● **提示された文章**

- - -

はい、存在します!厚生労働省の「多様な働き方の実現応援サイト」に詳しい導入事例があったので紹介します。
そして、弊社のコメディカルドットコムにも週休3日制の求人が実際に掲載されています。例えば、看護師の場合だとクリニックや訪問看護ステーション、有料老人ホーム、特別養護老人ホームで週休3日制の求人が見つかります。
現状、特徴の検索で週休3日制が実装されていないので、フリーワード検索で「週休3日制」と調べてみてください。会員登録なし・無料で求人を探し放題なので、気になる方はぜひお試しください。
週休3日制の求人を見つけた時の注意点
最後に、求人サイトの中の人として、週休3日制の求人で注意すべきポイントを解説します。

- - -

保存されたデータ項目

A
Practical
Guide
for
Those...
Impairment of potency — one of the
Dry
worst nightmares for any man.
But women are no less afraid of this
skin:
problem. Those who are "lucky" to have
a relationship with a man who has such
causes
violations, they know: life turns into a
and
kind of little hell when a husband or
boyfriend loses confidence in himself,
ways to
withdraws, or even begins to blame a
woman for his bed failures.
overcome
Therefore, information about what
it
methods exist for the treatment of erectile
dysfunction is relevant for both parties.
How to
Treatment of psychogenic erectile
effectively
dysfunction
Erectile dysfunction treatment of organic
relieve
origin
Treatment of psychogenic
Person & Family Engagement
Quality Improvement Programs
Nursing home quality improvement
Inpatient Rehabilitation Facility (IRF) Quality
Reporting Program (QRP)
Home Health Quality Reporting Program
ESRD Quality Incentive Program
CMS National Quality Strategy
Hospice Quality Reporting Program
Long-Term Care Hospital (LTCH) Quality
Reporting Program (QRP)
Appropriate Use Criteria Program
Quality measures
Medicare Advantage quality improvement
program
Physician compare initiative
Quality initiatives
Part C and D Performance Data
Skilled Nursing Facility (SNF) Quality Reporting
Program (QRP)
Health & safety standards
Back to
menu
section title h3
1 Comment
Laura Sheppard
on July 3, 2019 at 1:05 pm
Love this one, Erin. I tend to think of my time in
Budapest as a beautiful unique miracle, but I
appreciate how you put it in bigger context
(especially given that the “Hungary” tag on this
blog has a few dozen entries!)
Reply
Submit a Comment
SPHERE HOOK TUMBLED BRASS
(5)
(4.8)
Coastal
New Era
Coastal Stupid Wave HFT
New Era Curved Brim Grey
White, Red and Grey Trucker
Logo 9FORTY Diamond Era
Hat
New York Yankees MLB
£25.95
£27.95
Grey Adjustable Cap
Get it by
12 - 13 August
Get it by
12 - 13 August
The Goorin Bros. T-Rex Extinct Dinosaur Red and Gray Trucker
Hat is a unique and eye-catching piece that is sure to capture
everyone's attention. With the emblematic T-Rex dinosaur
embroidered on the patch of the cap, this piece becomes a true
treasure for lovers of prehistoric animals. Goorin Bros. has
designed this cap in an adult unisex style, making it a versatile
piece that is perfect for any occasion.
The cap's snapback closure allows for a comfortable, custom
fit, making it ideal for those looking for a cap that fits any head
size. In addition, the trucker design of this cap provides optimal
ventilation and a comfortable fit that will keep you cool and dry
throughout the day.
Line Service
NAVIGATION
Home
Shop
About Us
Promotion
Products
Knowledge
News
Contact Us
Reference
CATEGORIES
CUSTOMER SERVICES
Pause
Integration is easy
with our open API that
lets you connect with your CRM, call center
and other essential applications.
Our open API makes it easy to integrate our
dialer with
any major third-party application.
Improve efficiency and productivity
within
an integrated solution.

- - -

● **取り組む課題**
#1 週休3日制の求人についての文章にある「会員登録なし・無料で求人を探し放題なので、気になる方はぜひお試しください。」という一文を英語に訳してください。
#2 週休3日制の求人についての文章を、最後の一文の後から書き進めてください。

● **解答は以下**
#1 You can search job listings as much as you like, for free and without registering as a member, so if you're interested, please give it a try.

#2
3つのタイプのどれかを確認
週休3日制の3つのタイプ、「労働時間維持型」「給与減額型」「給与維持型」のいずれに該当するのか、まずは求人票を参考に判断しましょう。シフトの実労働時間に着目すると見極めやすいです。労働時間維持型の場合は、10時間になっていることが大半です。
完全週休3日制かどうか、年間休日数に着目
上で紹介した通り、完全週休3日制の場合の年間休日は原則156日です。156日よりも多い場合は、完全週休3日制に加えてお盆休暇や年末年始休暇の分休みが増えています。
注意が必要なのは、週休2日制の年間休日数を記載しながら「希望者には週休3日制も選択可能」と書いている求人です。選択的週休3日制を導入しているケースです。この場合は、週休3日制を選んだ場合の年間休日が書かれてないので、問い合わせる必要があります。
休みの曜日とシフトの決め方を聞くべし
ここが一番のポイントです。週休3日制で何曜日に休めるかは、職場によって様々です。「土日+水曜」のように曜日が決まっていて毎週固定で休めるところもあれば、シフトによって曜日が変わるところもあります。
求人票で明記されていないケースがあるので、選考を進めていく中で必ず確認した方がいいでしょう。